Engineering 2020 has two primary themes: Engineering for Global Society and Integrated and Discovery Learning. At first glance, it may appear these ideas are in tension. On the one hand, our world is becoming increasingly interconnected (see, for example, Thomas Friedman's The World is Flat) and engineers are being asked to play important roles in addressing global challenges. On the other hand, we seek to provide our students with personalized design and research experiences (integrated and discovery learning) to supplement fundamental classroom knowledge.
I believe these two paradigms are complementary. An increasingly global society requires that our graduates be prepared to work on large problems with team members from diverse backgrounds, using skills they acquire through integrated and discovery learning experiences.

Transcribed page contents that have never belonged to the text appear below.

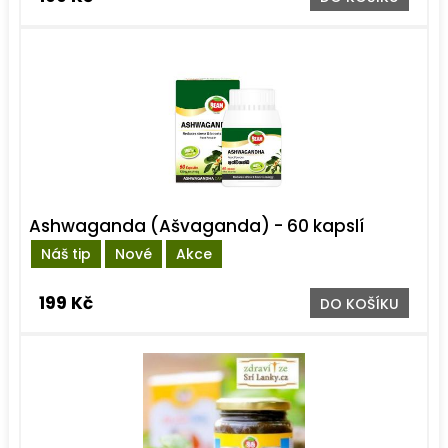
Ashwaganda (Ašvaganda) - 60 kapslí
Náš tip
Nové
Akce
199 Kč
DO KOŠÍKU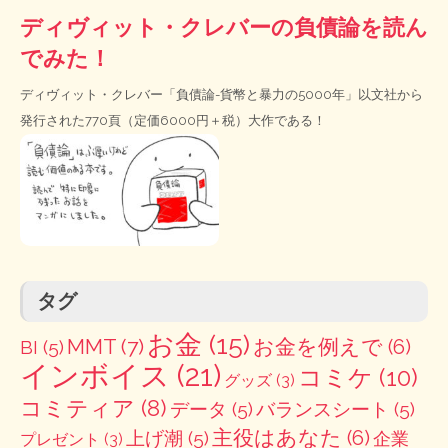
ディヴィット・クレバーの負債論を読ん
でみた！
ディヴィット・クレバー「負債論-貨幣と暴力の5000年」以文社から
発行された770頁（定価6000円＋税）大作である！
タグ
お金
(15)
MMT
(7)
お金を例えで
(6)
BI
(5)
インボイス
(21)
コミケ
(10)
グッズ
(3)
コミティア
(8)
データ
(5)
バランスシート
(5)
主役はあなた
(6)
上げ潮
(5)
企業
プレゼント
(3)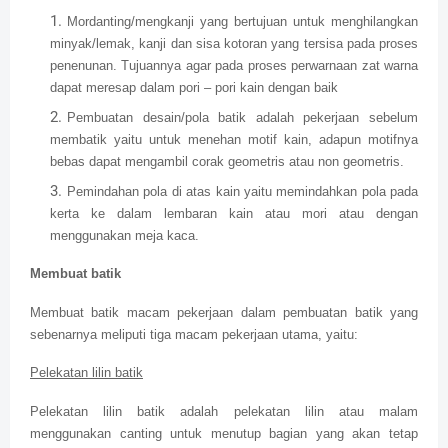
Mordanting/mengkanji yang bertujuan untuk menghilangkan
minyak/lemak, kanji dan sisa kotoran yang tersisa pada proses
penenunan. Tujuannya agar pada proses perwarnaan zat warna
dapat meresap dalam pori – pori kain dengan baik
Pembuatan desain/pola batik adalah pekerjaan sebelum
membatik yaitu untuk menehan motif kain, adapun motifnya
bebas dapat mengambil corak geometris atau non geometris.
Pemindahan pola di atas kain yaitu memindahkan pola pada
kerta ke dalam lembaran kain atau mori atau dengan
menggunakan meja kaca.
Membuat batik
Membuat batik macam pekerjaan dalam pembuatan batik yang
sebenarnya meliputi tiga macam pekerjaan utama, yaitu:
Pelekatan lilin batik
Pelekatan lilin batik adalah pelekatan lilin atau malam
menggunakan canting untuk menutup bagian yang akan tetap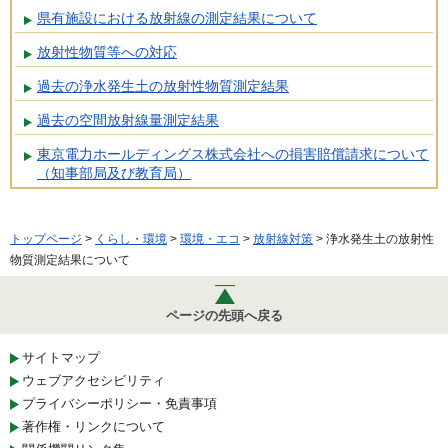
県有施設における放射線の測定結果について
放射性物質等への対応
過去の浄水発生土の放射性物質測定結果
過去の空間放射線量測定結果
東京電力ホールディングス株式会社への損害賠償請求について
（知事部局及び教育局）
トップページ
>
くらし・環境
>
環境・エコ
>
放射線対策
> 浄水発生土の放射性
物質測定結果について
ページの先頭へ戻る
サイトマップ
ウェブアクセシビリティ
プライバシーポリシー・免責事項
著作権・リンクについて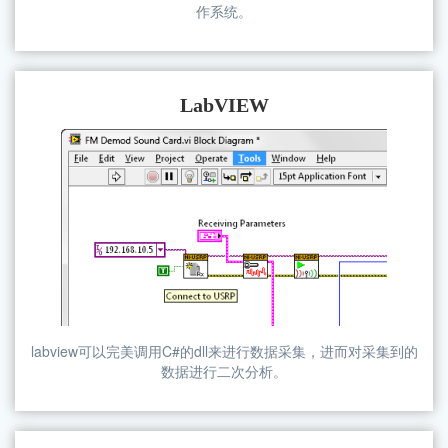
作系统。
LabVIEW
labview可以完美调用C#的dll来进行数据采集，进而对采集到的
数据进行二次分析。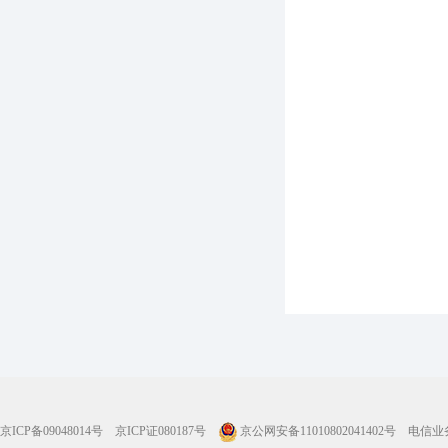
京ICP备09048014号
京ICP证080187号
京公网安备11010802041402号
电信业务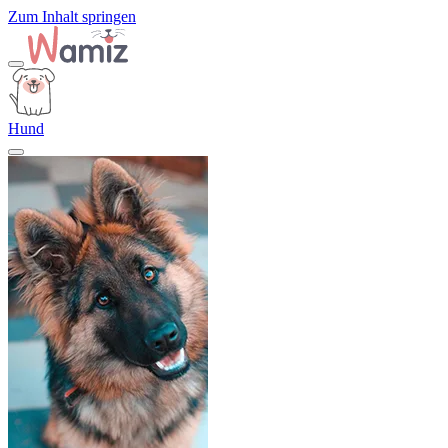
Zum Inhalt springen
Hund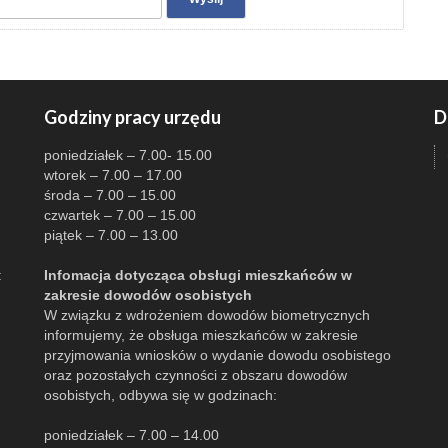
Godziny pracy urzędu
D
poniedziałek – 7.00- 15.00
wtorek – 7.00 – 17.00
środa – 7.00 – 15.00
czwartek – 7.00 – 15.00
piątek – 7.00 – 13.00
:
Infomacja dotycząca obsługi mieszkańców w
zakresie dowodów osobistych
W związku z wdrożeniem dowodów biometrycznych
informujemy, że obsługa mieszkańców w zakresie
przyjmowania wniosków o wydanie dowodu osobistego
oraz pozostałych czynności z obszaru dowodów
osobistych, odbywa się w godzinach:
poniedziałek – 7.00 – 14.00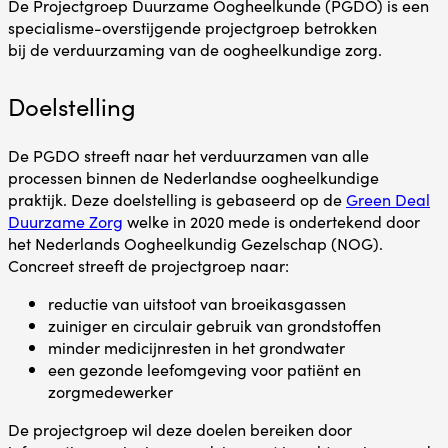
De
Projectgroep Duurzame Oogheelkunde (PGDO) is een
specialisme-overstijgende
project
groep
betrokken
bij
de
verduurzaming van de oogheelkundige zorg.
Doelstelling
De PGDO streeft naar het verduurzamen van alle
processen binnen de Nederlandse oogheelkundige
praktijk. Deze doelstelling is gebaseerd op de
Green Deal
Duurzame Zorg
welke in 2020 mede is ondertekend door
het Nederlands Oogheelkundig Gezelschap (NOG).
Concreet streeft de projectgroep naar:
reductie van uitstoot van broeikasgassen
zuiniger en circulair gebruik van grondstoffen
minder medicijnresten in het grondwater
een gezonde leefomgeving voor patiënt en
zorgmedewerker
De projectgroep wil deze doelen bereiken door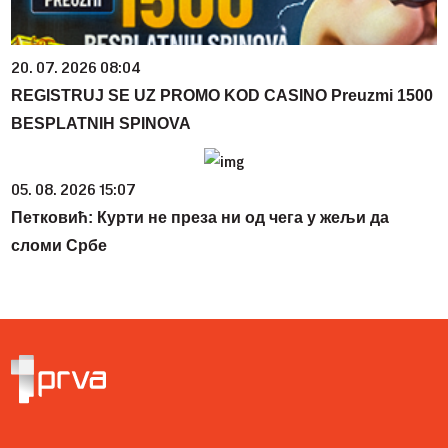
20. 07. 2026 08:04
REGISTRUJ SE UZ PROMO KOD CASINO Preuzmi 1500
BESPLATNIH SPINOVA
05. 08. 2026 15:07
Петковић: Курти не преза ни од чега у жељи да
сломи Србе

The global challenges that we face are myriad: health, energy, environment, economy, security, communications, and more. One example where CU engineering students are making a difference is in satellite technology (see article on the DANDE project). Satellites are used in worldwide environmental sensing and for communications and security purposes, and our students are working outside of the classroom in interdisciplinary teams and with individual design responsibilities to design and build an Air Force-sponsored satellite.
Another example is water analysis and treatment (see article on the pharmaceuticals turning up in our drinking water). Although it has not (yet) generated as many headlines or price swings as oil, clean water is in increasing demand as the world population increases and economies develop. Our faculty and students are taking a lead role in helping to assure our water is safe, both for human consumption and for the health of the world's ecosystems.
This year's economic downturn also is being felt both globally and locally, corporately and personally. At CU-Boulder, we are experiencing reductions in revenues from both state appropriations and endowment income. At the same time, our college is planning for increased numbers of students, especially in our graduate programs, as an engineering education remains a high-value investment. Using our strategic plan as a guide, we pledge to make the very best use of limited resources to prepare our students to excel in an increasingly global society.